• _Activity A_:
In the post on the Geert Wilders trial, who is both a prosecutor in the trial and the head of the LECD?
• _Activity B_:
Continue the post on the Geert Wilders trial from its final sentence, keeping the same style.

• _Selected passage_:
┄┄┄┄┄┄┄┄┄┄┄┄┄┄┄┄┄┄┄┄
Our Flemish correspondent VH has translated another batch of material on the Geert Wilders trial, which begins on Wednesday in Amsterdam. He includes these introductory notes:
There are rumors that the Dutch Minister of Justice, Ernst Hirsh Ballin, who was seen as the key player behind the curtains in the arrest of Gregorius Nekschot in 2008, is also influencing or “steering” the prosecutors in the Wilders trial. Bram Moszkovicz, Wilders’ lawyer, points in that direction between the lines of the De Telegraaf interview below.
Both prosecutors who have been assigned to the Wilders trial, Mr. P. (Paul) Velleman and Miss B. van Roessel, also work for the LECD [National Discrimination Expertise Center] and are being assisted in the Wilders trial by the (policy) employees of the LECD. Paul Velleman is the prosecutor and the head of LECD.
Paul Velleman was the prosecutor who had the cartoonist Nekschot picked up in a raid by ten police officers in the middle of the night, and kept him locked up for more than two days. Quote from H. Numan: “After release, he was told: You can forget about anonymity now. They know who you are.“
Paul Velleman has close ties to the anti-discrimination industry and is also in charge of the Justice Ministry department LECD (National Expertise Center against Discrimination).
Below is VH’s translation from the print edition of De Telegraaf, as posted online by GeenStijl:
Advocate for freedom- - - - - - - - -
by Dennis Naaktgeboren
Bram Moszkovicz may be facing the toughest assignment in his career. In the past he has defended top criminals such as Cor van Hout and Willem Holleeder [Heineken kidnappers] and the failed coup d’état leader and former military dictator of Surinam Desi Bouterse. His latest client is no less controversial. PVV leader Geert Wilders is hated, adored, and now also prosecuted. Moszkovicz now has the task of defending Wilders against charges of discrimination, group hatred, and discriminating hatred against Muslims. He did not need to think for long before taking on the assignment; “Wilders says nothing punishable.”
The majestic Amsterdam canal building where the Moszkovicz law firm is housed breathes of grandeur. It is clear: Geert Wilders has chosen one of the top lawyers in the Netherlands. The amiable criminal lawyer (49) made time available between two cases to comment on his strategy for the upcoming trial. He looks relaxed, but knows exactly what he can and cannot say.
In his office his father, the renowned Max Moszkovicz, casts an approving glance. Another painted portrait shows Marlin Brando as the Godfather Don Corleone and hangs on the wall as provocative art. The lawyer is not shy of media attention, as proven by his appearances in TV shows. For the next few months the spotlight will again be on him when he stands alongside Geert Wilders, who must defend himself for his crusade against Islam.
┄┄┄┄┄┄┄┄┄┄┄┄┄┄┄┄┄┄┄┄
• _Information provided_:
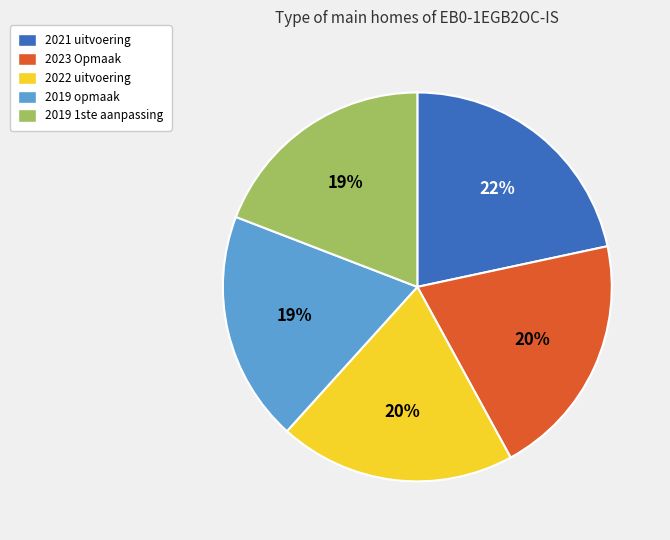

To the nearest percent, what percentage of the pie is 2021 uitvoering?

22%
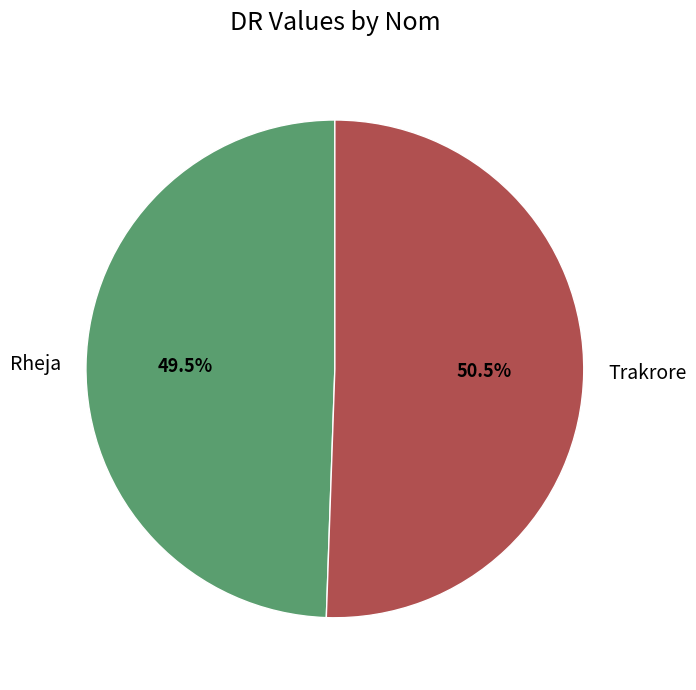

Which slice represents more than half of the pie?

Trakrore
┄┄┄┄┄┄┄┄┄┄┄┄┄┄┄┄┄┄┄┄
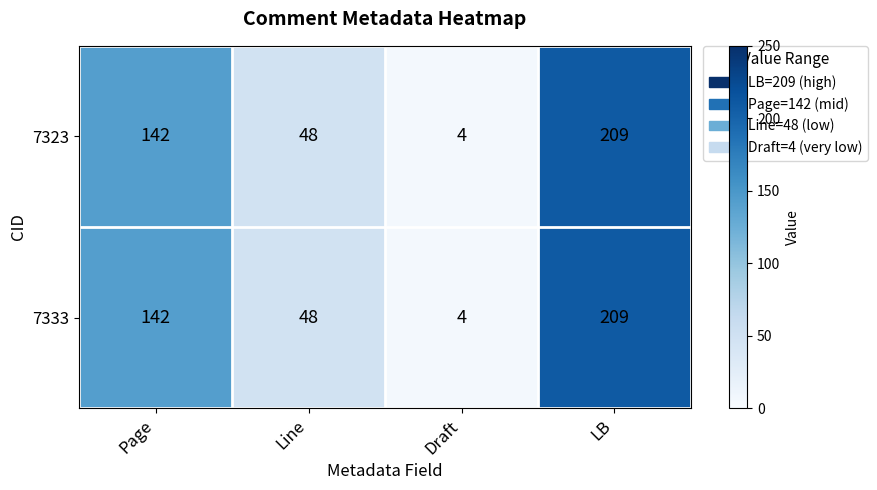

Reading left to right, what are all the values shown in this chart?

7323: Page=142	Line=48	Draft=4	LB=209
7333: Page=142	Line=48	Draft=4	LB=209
┄┄┄┄┄┄┄┄┄┄┄┄┄┄┄┄┄┄┄┄
• _Answer space A_:
Paul Velleman.

• _Answer space B_:
The PVV leader already speaks of a “political trial” and “North Korean circumstances”. If he is convicted, he may be sentenced to nearly two years imprisonment. Moszkovicz will open his entire box of tricks to prevent that from happening. In an exclusive interview with the Dutch newspaper De Telegraaf, the counsel expresses his concern about the prosecution, which he suspects of high-level chicanery.
Did you doubt whether or not you should take on this case?
“I doubted for a short moment, because it imposes a significant drain on my time, but those doubts quickly vanished.”
Why?
“It is a challenge. Whoever wins or loses, this case will go down in history as one of the important trials for freedom of expression.”
Do you also support the content of Wilders’ statements?
“I will not comment on that. It is also not important. When defending Bouterse, no one asks whether the defense counsel supports his actions.”
Thus the question whether you vote PVV…
“You may ask me, but I will not answer that.”
In the same way, you would not only have defended Wilders, but also Mohammed Bouyeri?
“Yes, I could have done that. However, I would not defend someone when I myself cannot operate free of certain thoughts or emotions. I will not defend a Nazi; that I could not do. This is due to private circumstances[1], but it does not detract from the fact that a Nazi also has the right to a defense.”
This is understandable, since you are Jewish and lost both your grandparents in Auschwitz. Yet some people think Mr. Wilders is very extreme; is that not the case with you?
“No, absolutely not. That is a totally inappropriate comparison.”
Why?
“The views which Wilders proclaims, whatever you think of them, have nothing to do with the comparison that is sometimes made with the NSB [pre-WWII Dutch National Socialist] body of thought. Let alone with Nazism, absolutely not.”
According to various Muslims, there would be outrage if his statements were about Jews. What do you think of that?
“If the issue were stating that Jews are a subordinate race, then according to me, one may say that. I find it absurd, but I think you may say that in the Netherlands. But the moment you say Jews are a subordinate race and we need to get them out the country with a lot of violence, then that is the limit of what is acceptable or not, by my standards.”
To what extent is that a matter of principle in this case?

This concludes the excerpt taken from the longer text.